I've recently developed a sense of pity for many of my friends who work in call centers. As far as I can see, this one is the most sickening jobs in the world. You get paid a nice lump, but underneath that, you get a suction needle stuck right into your nerves, your mind, your psyche. Everything about the job reeks of an unhappy career, starting with a new name, an alias for you, well in this case:John and Jane. Directed by Ashim Ahluwalia.
Chances are that if you live in the West and you call an airline or credit card company your call will be routed to a call centre in India. The agents who work there are the subjects of a new film called 'John & Jane'.
This film profiles six agents working in a Mumbai call centre whom we see at home and at work, where they spend hours on the phone talking to customers in America.
The film is an observational study of a new breed of workers and it looks at their lives, not the facts and figures that detail call centre costs and productivity
The idea of John and Jane is based on the aliases these characters have to have. Everyone has to have an American name that an American caller would feel comfortable with, so when you first join a call centre you get asked to pick an alias and that becomes your American identity.

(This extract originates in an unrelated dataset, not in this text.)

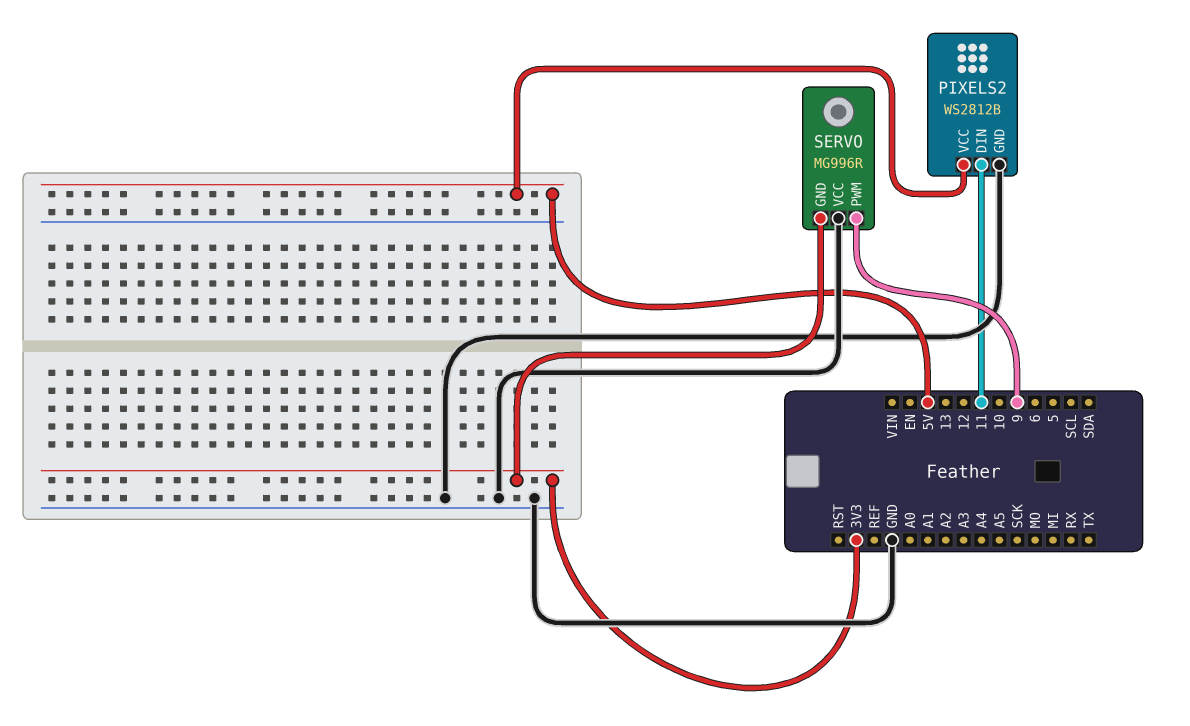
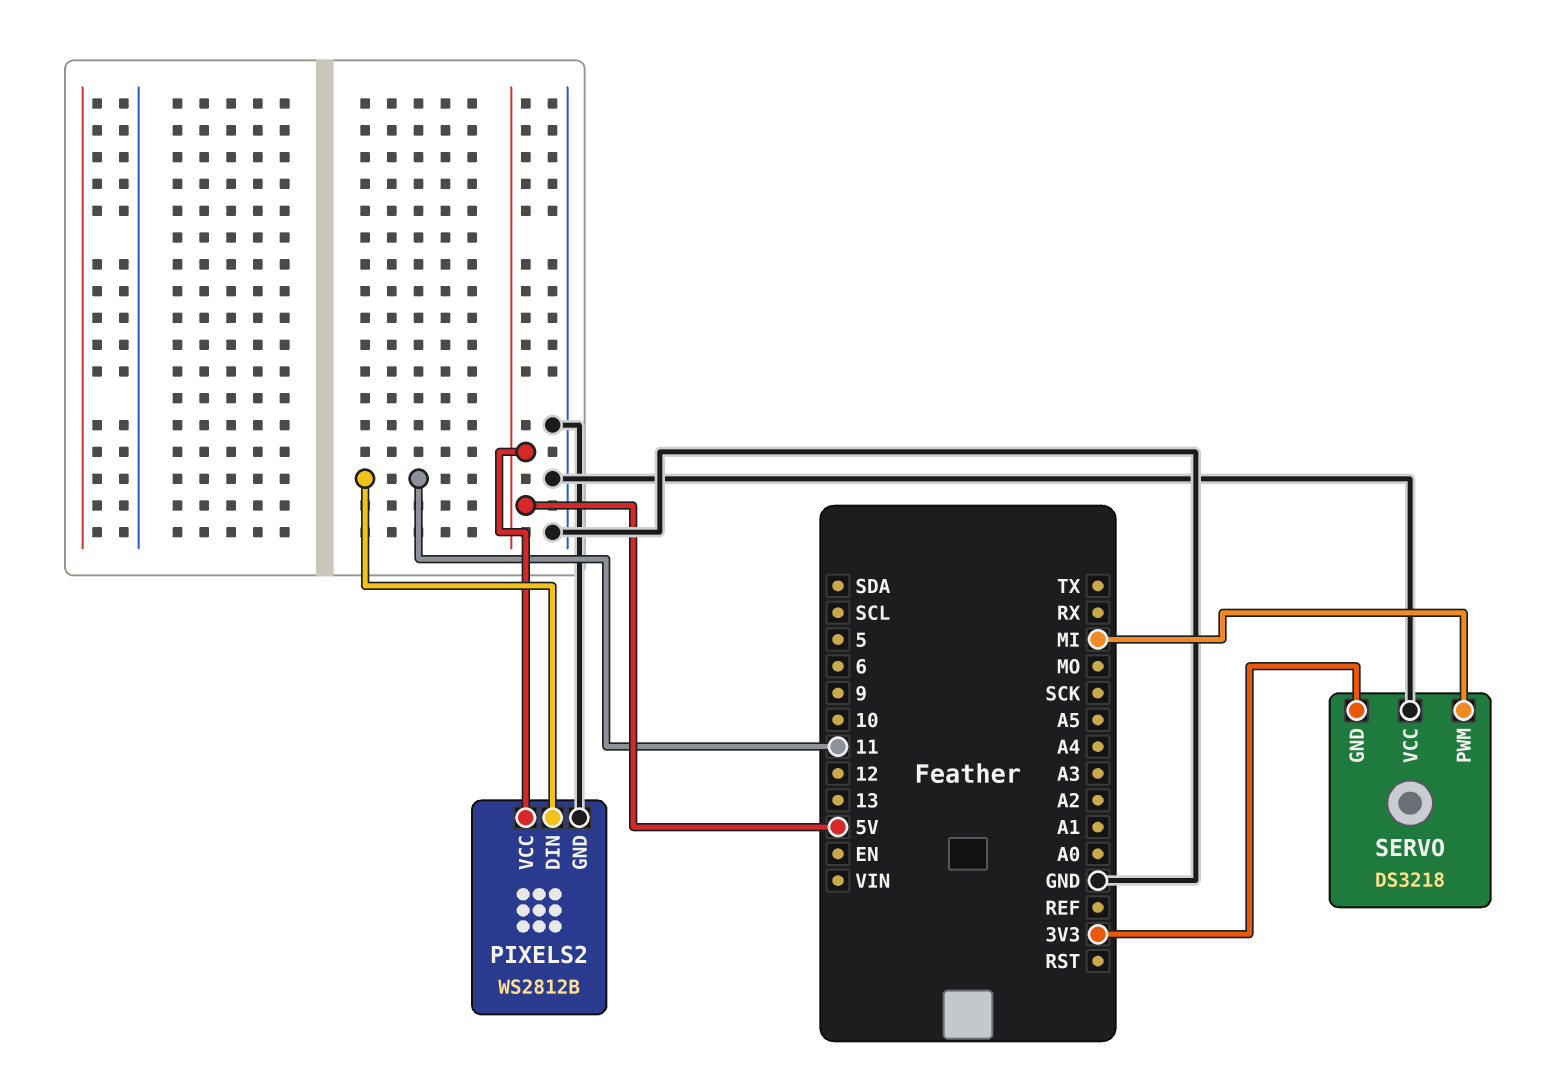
SERVO: MG996R -> DS3218
SERVO pin PWM: 9 -> MI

The film is divided into three parts - the first two characters don't really like the job and Sidney actually wants to be a Bollywood dancer. He doesn't really want to be working the call centre; his English isn't really very good, so he's perpetually getting the phone slammed down on him. He's just disgusted with the job and he wants to be doing something very different, whereas the second set of characters and the last set of characters are actually getting more and more into the American universe.
Some of the workers profiled in the film feel used and abused, and call centres have been called modern day sweatshops. The productivity of the workers is aggressively monitored and the workers also have to tolerate racial abuse from American and British callers. The film shows lifts the veil on some of these less pleasant aspects of the job.